I know it’s hard to believe, but when I was growing up in Britain in the ’70s, Prince Charles was considered, well, hot. I tried to explain this to American readers who showed up at my book signings for The Diana Chronicles last year, and asked, as they inevitably did, why the beautiful young Spencer girl fell so hard for the big-eared heir to the British throne.
The point is, that the young Lady Diana Spencer wasn’t the only British teenager who had a picture of Charles pinned up behind her bed in the dorm. The Playboy Prince, as he was known, was dashing in those days—the most eligible bachelor in the world. When he toured Australia, leggy models leapt out of the surf to kiss him for a photo op. He was brave. He dived out of helicopters. He whooshed down the ski slopes. He broke the hearts of a string of society beauties including Diana’s elder sister Sarah. That’s why it was so hard for him when Diana’s star power suddenly relegated him to the Royal Stiff no one wanted to see. It wasn’t just Camilla who wrecked the marriage of Charles and Di.
The iron entered the prince’s soul as early as the very first tour of Wales he took with Diana in October 1981. As they worked the rope line together, the side that got Diana went crazy, shrieking with excitement and calling for “Di Di Di!” The side that got Charles groaned with disappointment. “Oh no! We got HIM.” And this, you have to remember, was Wales, of which he was prince, crowned by the queen herself at Caernarfon Castle at a televised ceremony watched by every admiring young British girl, including me.
Sixty is late to come into your own, but the zeitgeist finally caught up with him. It’s OK to talk to plants now.
Ever since that time, Charles has had to endure first the torment and then the shadow of Diana. It is one of the saddest ironies of his life that even as they headed for divorce, they had at last begun to understand each other. On her 35th birthday in July 1996 the prince visited her as a surprise at Kensington Palace and they sat together in her sitting room and had tea and chatted about the children and their philanthropies and their shared anecdotes of royal life. The more mature humanitarian Diana would have been a spouse Charles could have related to well if she had been 30 when he married her instead of an unworldly 20-year-old bride. Though they were sexually hopelessly unsuited, interest-wise they had more in common than they knew. It would never have been a love match, but without the tenacious presence of Camilla, it might have been a permanently negotiated truce.
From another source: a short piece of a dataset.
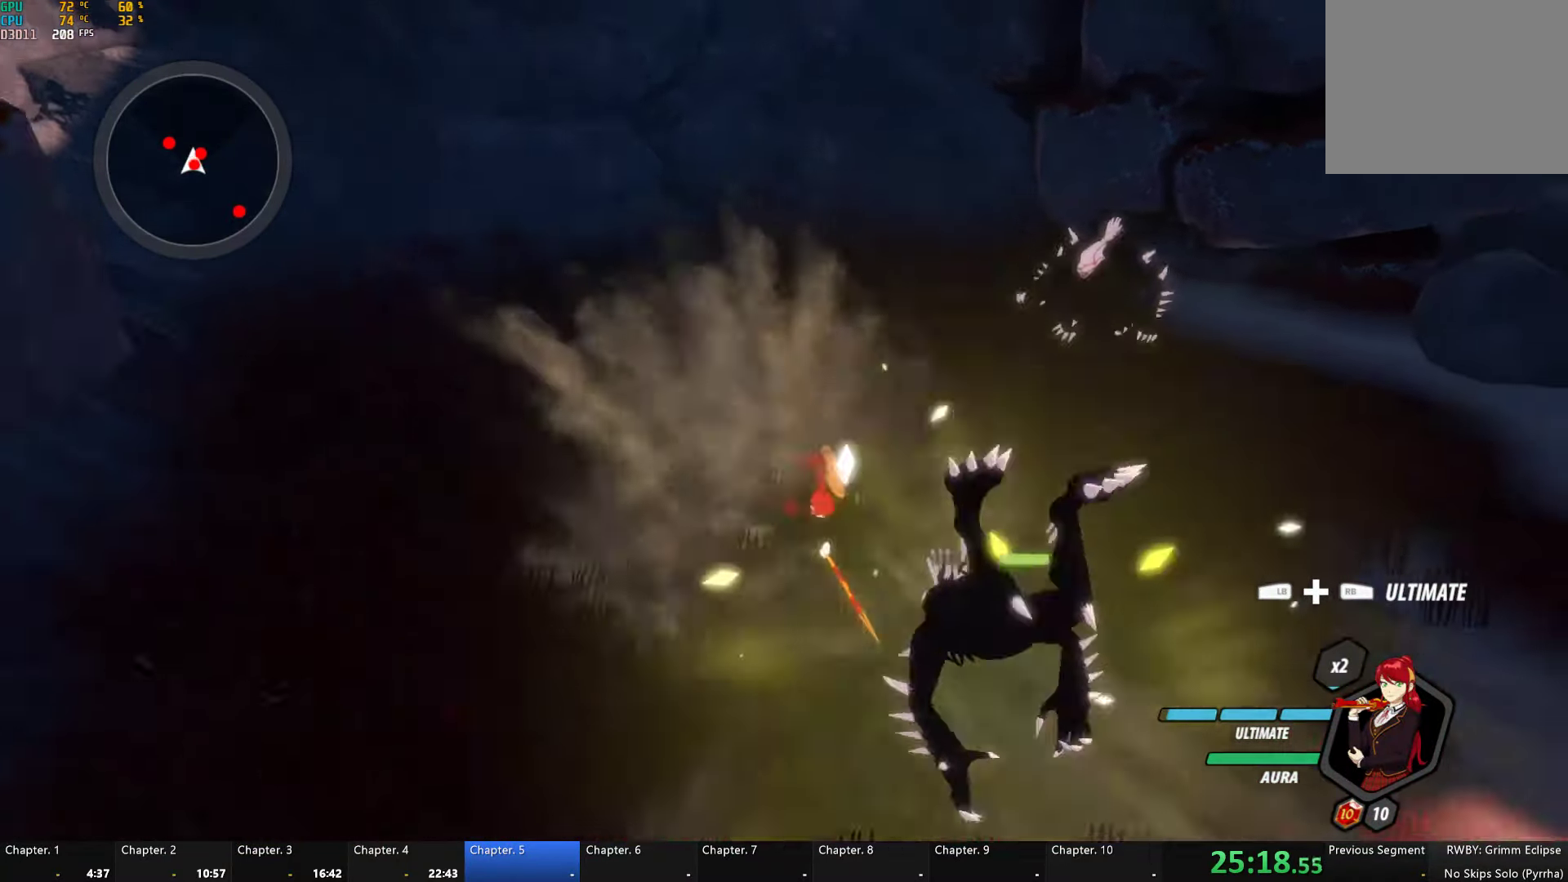
{"dt_ms": 500, "buttons": ["Y"], "left_stick": "center", "right_stick": "center", "events": [[17, "Y", "down"], [283, "left_stick", "center"]]}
The trouble was that Charles too was mired in an identity crisis of his own. It wasn’t his fault he had been raised as a little Lord Fauntleroy throwback by nannies and octogenarian mentors and parents who visited him occasionally when they returned from affairs of state. In his own way he was as much a renegade as Diana. His much-mocked passions for organic farming, climate control, interfaith initiatives, and community building were not absurd at all, just ahead of his time. Sixty is late to come into your own, but the zeitgeist finally caught up with him. It’s OK to talk to plants now. Though the British public will never really appreciate him as he would like, he’s having something of an Al Gore moment.
Will he ever be king? I am surprised how much I am asked that question. The line of succession will certainly not jump to Prince William and give media outlets the sexy ermine pictures they want. Being king is a bloodline, not a job in the CEO sense of the word. But there is the longevity of his family to consider. His mother, Queen Elizabeth, is a spry 82 who goes for hearty gallops every morning. The queen mother died at 101 and wore out her guests at Royal Lodge till her last gasp. I have always thought that Charles’ air of humorous self-deprecation comes from knowing in his heart that he might miss the crown by a few months. (“Just my luck” is one of his favorite catchphrases.) That may be as well for Camilla, who will do dowager better than queen. As the Prince of Wales celebrates 60 at Highgrove tomorrow, however, it’s worth considering what an enlightened King Charles III still might have the chance to be.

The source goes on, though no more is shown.